Y en tercer lugar, las actuaciones soportan el peso de la historia con bastante dignidad. Gosling saca provecho a la obsesión que «la cámara» tiene con su rostro y nos engancha desde el primer momento en su travesía. Harrison Ford, que regresa a uno de sus papeles más recordados, hace una de sus mejores interpretaciones en años, cargada de sentimiento y contundencia (aquí no fue tan fácil como con Han Solo en The Force Awakens, 2015). Ana de Armas da candor y emoción a un personaje inmaterial, como llevando a un nivel más alto a la Samantha de Scarlett Johansson en Her. Y Sylvia Hoeks, como la aguerrida Luv, nos regala las lágrimas más desgarradoras y frías que podamos ver en pantalla grande.
Finalmente, un único reparo. Puede ser que, a pesar de los años que han pasado tanto en la película como en realidad, no parece haber muchos cambios respecto a la imagen de la mujer en Blade Runner.

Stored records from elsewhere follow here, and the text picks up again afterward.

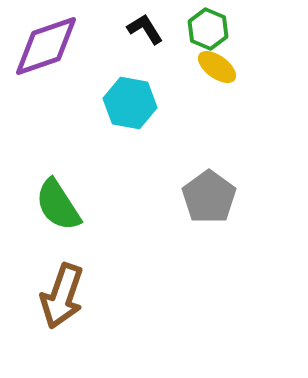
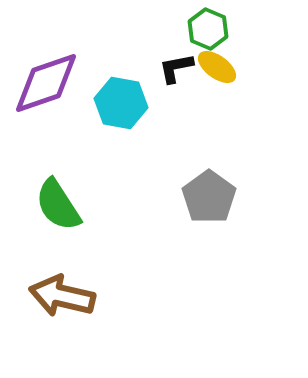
black L-shape: moved 31 px right, 39 px down; rotated 69 degrees counterclockwise
purple diamond: moved 37 px down
cyan hexagon: moved 9 px left
brown arrow: rotated 84 degrees clockwise
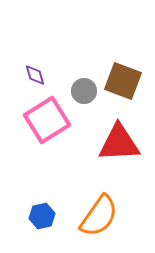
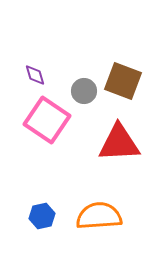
pink square: rotated 24 degrees counterclockwise
orange semicircle: rotated 129 degrees counterclockwise
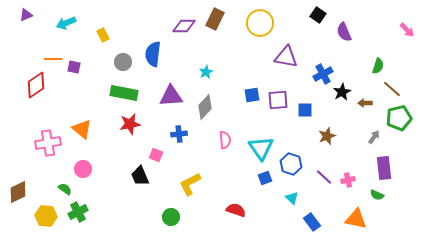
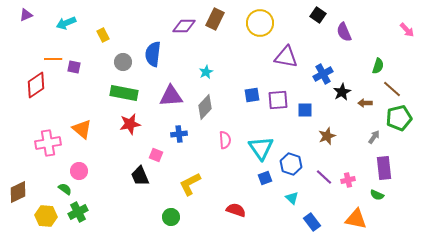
pink circle at (83, 169): moved 4 px left, 2 px down
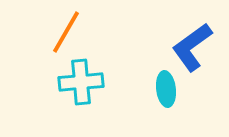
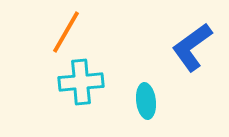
cyan ellipse: moved 20 px left, 12 px down
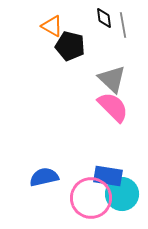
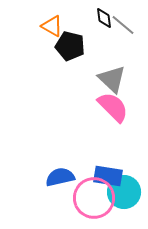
gray line: rotated 40 degrees counterclockwise
blue semicircle: moved 16 px right
cyan circle: moved 2 px right, 2 px up
pink circle: moved 3 px right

Así como en la representación masculina predominan los primeros planos, como mencionaba antes con el rostro de Gosling, con las mujeres parece haber una fijación en su desnudez, en su figura. El hecho de que el papel Mariette (Mackenzie Davis), la prostituta con quien K tiene un encuentro, fuera elegido por su similitud con Pris (Daryl Hannah), es un ejemplo de este mismo fenómeno.
Una película que definitivamente hay que ver, que marca un nuevo hito en la historia del cine y de la cual seguiremos hablando durante otras tres décadas.